King George V’s statue, now in Coronation Park, Delhi | Credit: Creative Commons, CC BY-SA 3.0.
The practice of idolising kings by making their life-sized portraits, however, did not settle well in pre-modern India and the Kushan period emerges as a sort of parenthesis in this respect. No free-standing big portrait of Ashoka, the Maurya emperor, was ever made in his lifetime (or after, until the modern times) even though he had a well-thought-out distribution of tall stone columns and rocks carrying his voice across his vast empire in the form of edicts.
Small, generic portraits of the Magadha king Ajatashatru, Maurya king Ashoka, and some Satavahana and Ikshavaku kings are indeed found as part of the iconographic programme of Buddhist stupa complexes. These are to be seen in the sculptural remains from Bharhut and Sanchi in Central India, and Kanaganahalli in Karnataka, for example, and belong to the early centuries before and after the Common Era.
The important point here is that these rather small sculptural representations are not portraits of political power. Nor are they ‘portraits’ in the sense that specific portraits of kings were produced in Rome. Rather, royalty is postured in all of these early Indian instances as being in service of the Buddha and the Sangha, conveying the voice of the Buddhist community who patronised the making the of stupa complexes. The Buddha himself, who was born as Siddhartha, the Shakya prince, was idolised and deified many centuries after his death as the enlightened being and as a chakravarti (universal ruler) but only in the sense of a religious head and not as a king.

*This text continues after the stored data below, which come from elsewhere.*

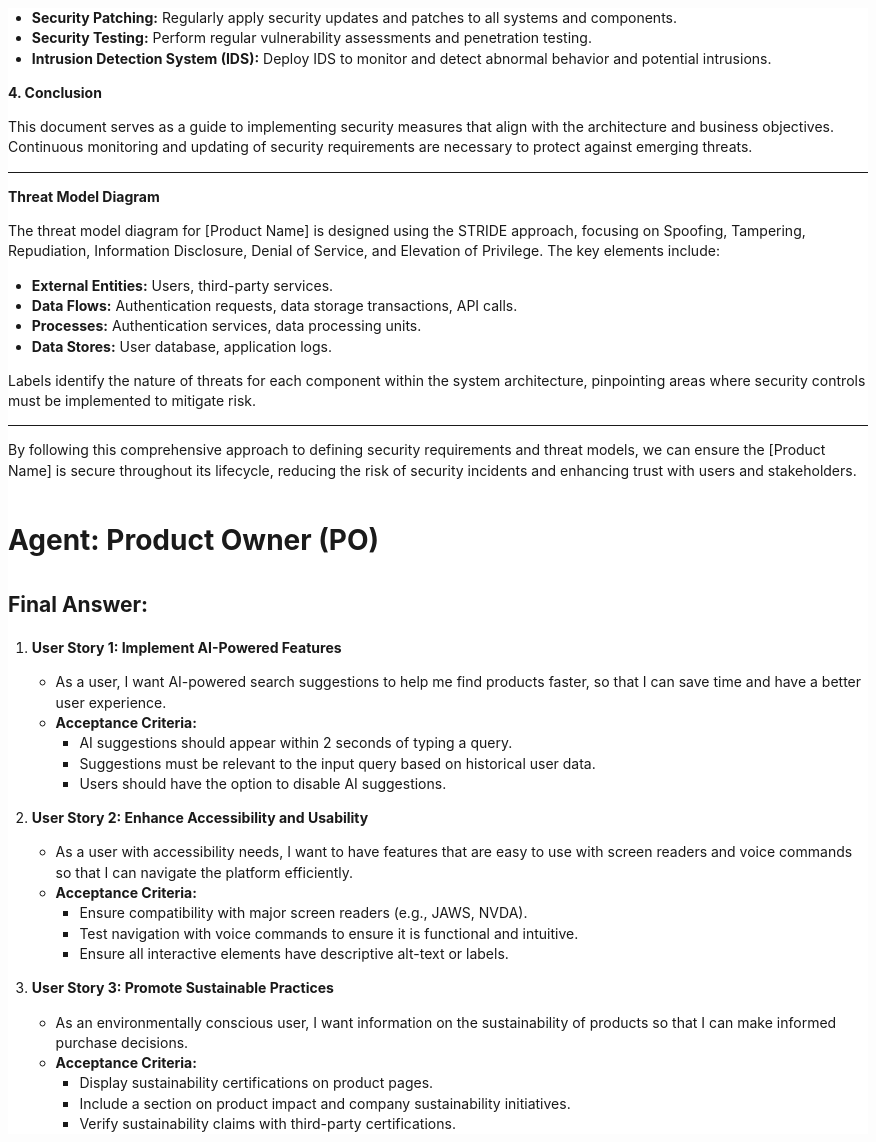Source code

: - **Security Patching:** Regularly apply security updates and patches to all systems and components.
- **Security Testing:** Perform regular vulnerability assessments and penetration testing.
- **Intrusion Detection System (IDS):** Deploy IDS to monitor and detect abnormal behavior and potential intrusions.

**4. Conclusion**

This document serves as a guide to implementing security measures that align with the architecture and business objectives. Continuous monitoring and updating of security requirements are necessary to protect against emerging threats.

---

**Threat Model Diagram**

The threat model diagram for [Product Name] is designed using the STRIDE approach, focusing on Spoofing, Tampering, Repudiation, Information Disclosure, Denial of Service, and Elevation of Privilege. The key elements include:

- **External Entities:** Users, third-party services.
- **Data Flows:** Authentication requests, data storage transactions, API calls.
- **Processes:** Authentication services, data processing units.
- **Data Stores:** User database, application logs.

Labels identify the nature of threats for each component within the system architecture, pinpointing areas where security controls must be implemented to mitigate risk.

---

By following this comprehensive approach to defining security requirements and threat models, we can ensure the [Product Name] is secure throughout its lifecycle, reducing the risk of security incidents and enhancing trust with users and stakeholders.

# Agent: Product Owner (PO)
## Final Answer:
1. **User Story 1: Implement AI-Powered Features**
   - As a user, I want AI-powered search suggestions to help me find products faster, so that I can save time and have a better user experience.
   - **Acceptance Criteria:**
     - AI suggestions should appear within 2 seconds of typing a query.
     - Suggestions must be relevant to the input query based on historical user data.
     - Users should have the option to disable AI suggestions.

2. **User Story 2: Enhance Accessibility and Usability**
   - As a user with accessibility needs, I want to have features that are easy to use with screen readers and voice commands so that I can navigate the platform efficiently.
   - **Acceptance Criteria:**
     - Ensure compatibility with major screen readers (e.g., JAWS, NVDA).
     - Test navigation with voice commands to ensure it is functional and intuitive.
     - Ensure all interactive elements have descriptive alt-text or labels.

3. **User Story 3: Promote Sustainable Practices**
   - As an environmentally conscious user, I want information on the sustainability of products so that I can make informed purchase decisions.
   - **Acceptance Criteria:**
     - Display sustainability certifications on product pages.
     - Include a section on product impact and company sustainability initiatives.
     - Verify sustainability claims with third-party certifications.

After the Kushans, the Gupta kings who ruled over a large empire did not carry forward the Kushan practice of idolising kings through the commissioning of large portraits, even though Gupta coins carried different typological images of their kings. The aesthetics of political power in the courts of these kings and of their successors in various parts of India was exercised by an assertion of kingly power through divine intervention: as gods in heaven, so the kings on earth who were sanctioned divine authority to rule.
Consequently, generic (and not specific) portraits of kings were almost always found as a relatively insignificant part of, and in the larger context of, religious monuments. This is true of the seventh-century portraits of Pallava kings Mahendravarman-I and Narasimhavarman-I at Mamallapuram and the 11th-century painted portrait of Rajaraja Chola-I in the interior of the Great temple of Brihadishvara at Tanjore in Tamil Nadu; the 12th-century image of King Vishnuvardhana at the Chennakeshava temple in Belur, Karnataka; and the 13th-century portrait sculptures of the Ganga King Narasimhadeva from the Sun temple in Konark, Orissa.